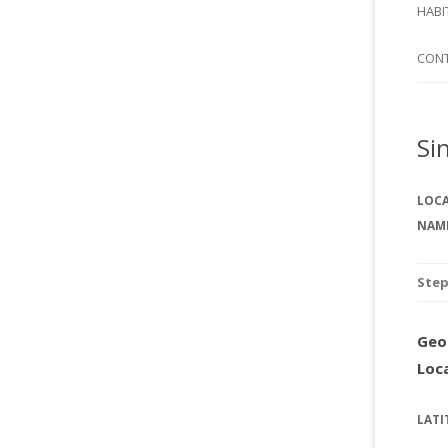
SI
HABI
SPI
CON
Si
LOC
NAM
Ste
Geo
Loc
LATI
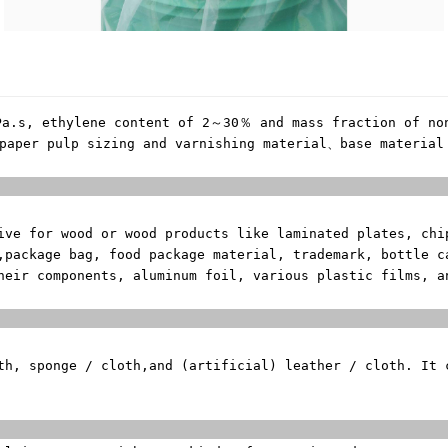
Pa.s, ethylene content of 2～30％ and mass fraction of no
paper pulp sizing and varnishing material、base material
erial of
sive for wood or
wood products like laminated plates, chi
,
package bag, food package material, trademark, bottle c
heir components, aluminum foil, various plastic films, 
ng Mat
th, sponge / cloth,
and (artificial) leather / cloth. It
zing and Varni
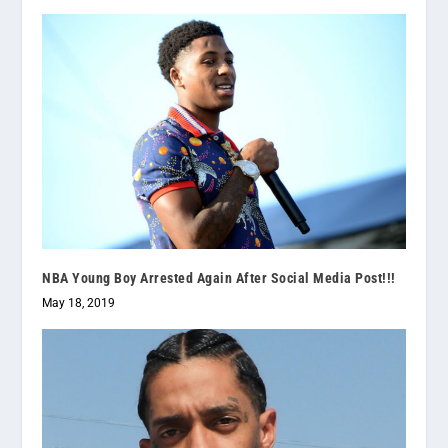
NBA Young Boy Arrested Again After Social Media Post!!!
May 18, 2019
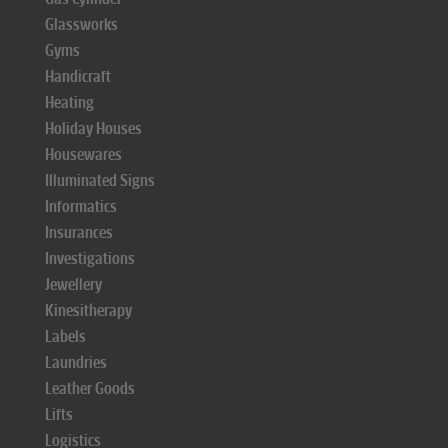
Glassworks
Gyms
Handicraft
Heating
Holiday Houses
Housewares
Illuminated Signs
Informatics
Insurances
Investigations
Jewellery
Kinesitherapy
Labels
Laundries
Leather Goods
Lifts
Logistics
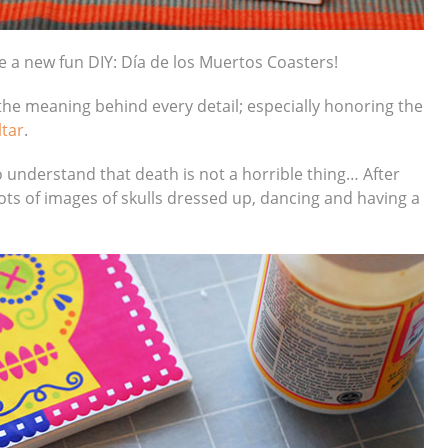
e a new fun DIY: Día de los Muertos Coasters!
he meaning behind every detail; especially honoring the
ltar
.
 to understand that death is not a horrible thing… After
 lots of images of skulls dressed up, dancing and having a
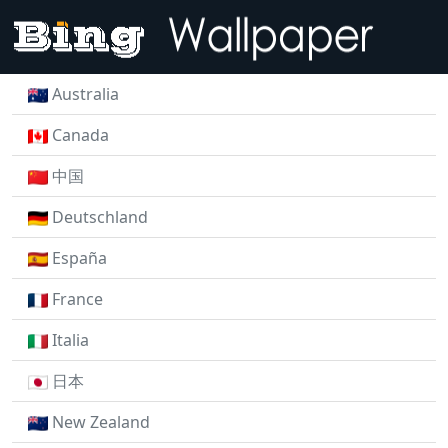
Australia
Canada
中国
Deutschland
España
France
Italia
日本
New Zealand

==

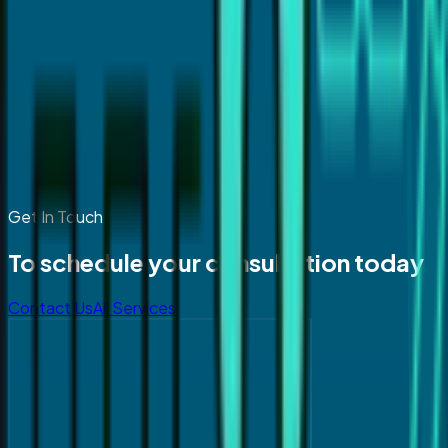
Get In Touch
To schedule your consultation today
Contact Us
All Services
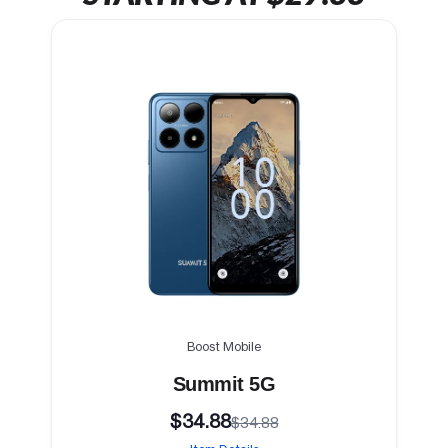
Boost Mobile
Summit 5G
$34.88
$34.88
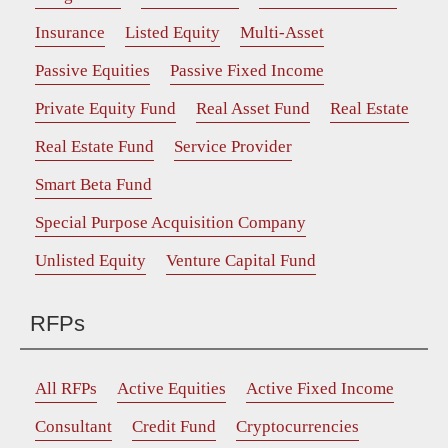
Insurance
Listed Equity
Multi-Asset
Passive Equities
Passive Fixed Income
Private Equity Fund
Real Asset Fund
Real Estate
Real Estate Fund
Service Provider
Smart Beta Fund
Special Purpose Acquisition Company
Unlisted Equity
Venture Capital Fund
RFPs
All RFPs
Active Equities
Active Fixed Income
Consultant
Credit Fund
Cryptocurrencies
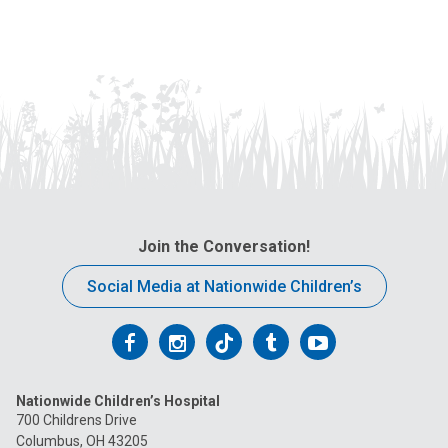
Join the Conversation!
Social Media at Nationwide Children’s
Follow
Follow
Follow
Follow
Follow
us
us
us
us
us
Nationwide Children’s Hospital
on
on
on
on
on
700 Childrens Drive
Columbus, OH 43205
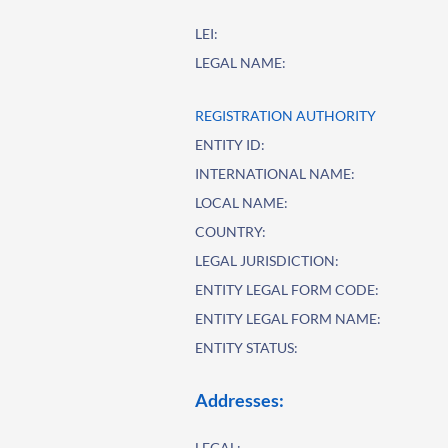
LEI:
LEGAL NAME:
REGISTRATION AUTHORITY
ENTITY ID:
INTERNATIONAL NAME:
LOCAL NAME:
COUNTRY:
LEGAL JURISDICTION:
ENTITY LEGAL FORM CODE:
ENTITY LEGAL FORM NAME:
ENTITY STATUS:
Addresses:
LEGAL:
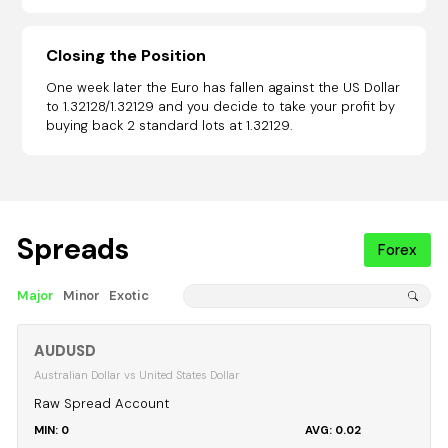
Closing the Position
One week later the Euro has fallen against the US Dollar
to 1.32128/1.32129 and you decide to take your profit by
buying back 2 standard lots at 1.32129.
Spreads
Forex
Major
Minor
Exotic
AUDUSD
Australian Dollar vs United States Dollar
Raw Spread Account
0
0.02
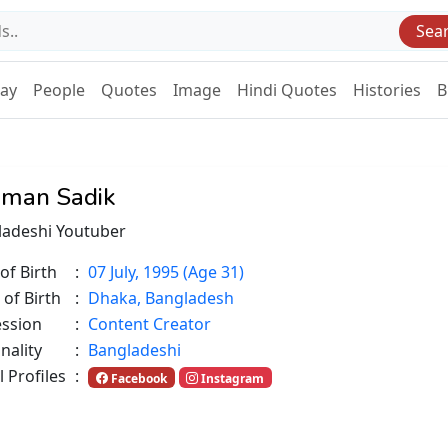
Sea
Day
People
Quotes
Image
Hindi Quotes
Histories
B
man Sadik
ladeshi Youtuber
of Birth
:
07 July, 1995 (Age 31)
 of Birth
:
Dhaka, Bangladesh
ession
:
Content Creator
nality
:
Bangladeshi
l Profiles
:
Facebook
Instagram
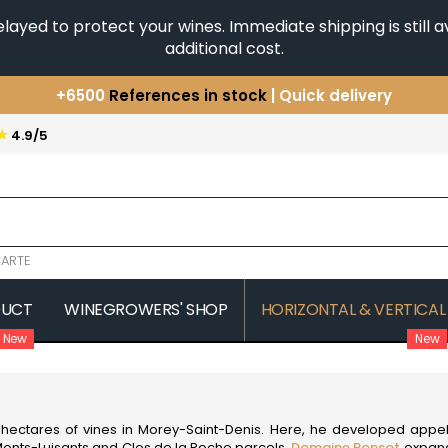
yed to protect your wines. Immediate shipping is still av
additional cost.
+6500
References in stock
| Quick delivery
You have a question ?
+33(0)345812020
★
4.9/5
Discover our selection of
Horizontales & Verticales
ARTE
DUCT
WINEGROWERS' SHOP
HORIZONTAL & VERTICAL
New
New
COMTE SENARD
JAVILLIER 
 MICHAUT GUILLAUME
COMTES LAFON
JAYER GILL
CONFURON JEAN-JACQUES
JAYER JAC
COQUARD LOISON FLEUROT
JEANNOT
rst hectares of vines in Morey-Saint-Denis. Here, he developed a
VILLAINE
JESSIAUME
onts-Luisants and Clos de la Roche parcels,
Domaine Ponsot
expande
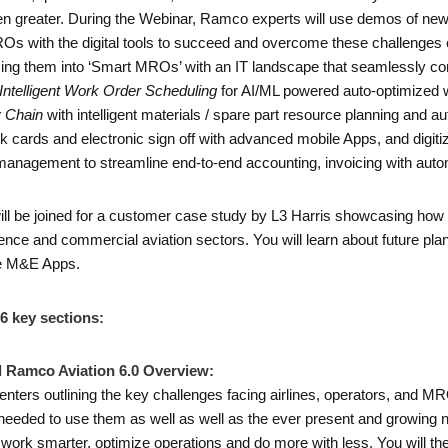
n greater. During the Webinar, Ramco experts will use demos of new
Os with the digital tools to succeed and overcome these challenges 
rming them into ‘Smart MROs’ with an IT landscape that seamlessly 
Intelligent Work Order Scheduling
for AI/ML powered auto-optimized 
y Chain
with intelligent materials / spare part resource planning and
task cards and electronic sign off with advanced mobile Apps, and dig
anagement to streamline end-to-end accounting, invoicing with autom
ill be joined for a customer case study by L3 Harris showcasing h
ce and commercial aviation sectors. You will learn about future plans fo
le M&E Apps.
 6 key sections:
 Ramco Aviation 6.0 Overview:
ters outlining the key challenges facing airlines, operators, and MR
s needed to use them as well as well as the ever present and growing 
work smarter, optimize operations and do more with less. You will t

* * *

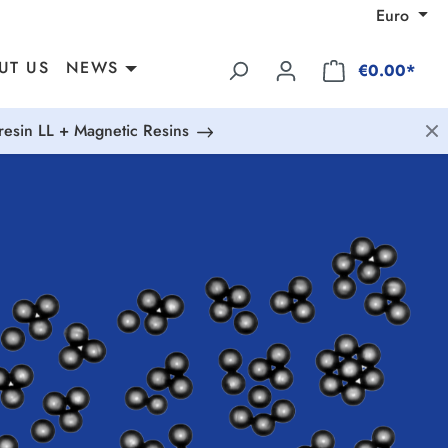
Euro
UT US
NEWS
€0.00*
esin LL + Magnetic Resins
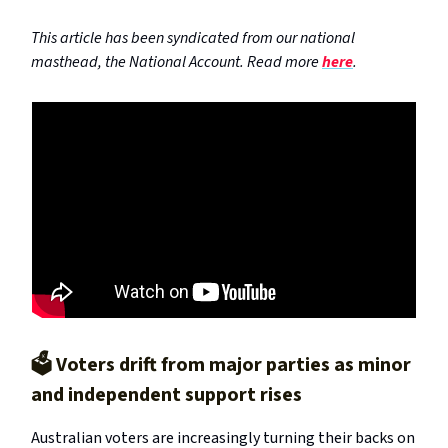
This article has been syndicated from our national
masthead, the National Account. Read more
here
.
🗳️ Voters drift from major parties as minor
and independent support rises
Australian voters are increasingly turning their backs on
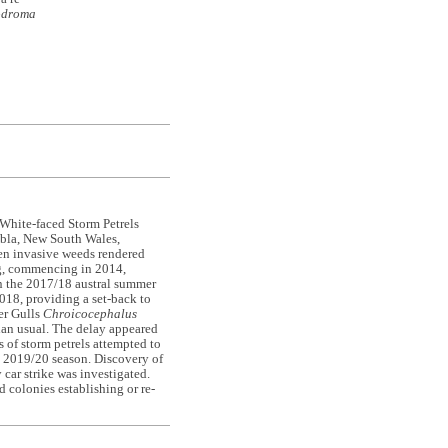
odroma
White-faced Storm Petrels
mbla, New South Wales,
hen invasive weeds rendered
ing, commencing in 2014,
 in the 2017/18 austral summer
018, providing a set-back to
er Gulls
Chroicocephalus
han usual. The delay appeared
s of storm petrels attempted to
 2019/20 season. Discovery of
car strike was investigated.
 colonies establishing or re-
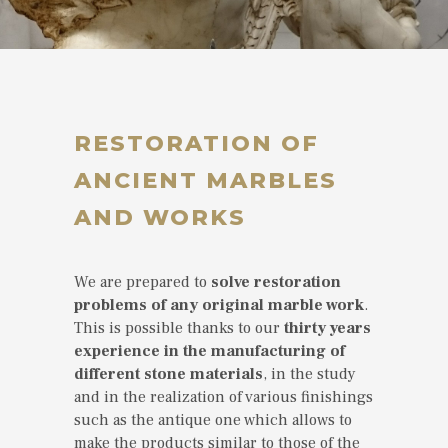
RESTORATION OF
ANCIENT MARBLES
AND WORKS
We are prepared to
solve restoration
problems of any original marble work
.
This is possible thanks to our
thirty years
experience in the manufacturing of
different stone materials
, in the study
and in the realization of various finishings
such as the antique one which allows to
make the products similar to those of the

• Prompt: Return the lines above that include the string "This".

• Exercise response:
This article has been syndicated from our national
This is possible thanks to our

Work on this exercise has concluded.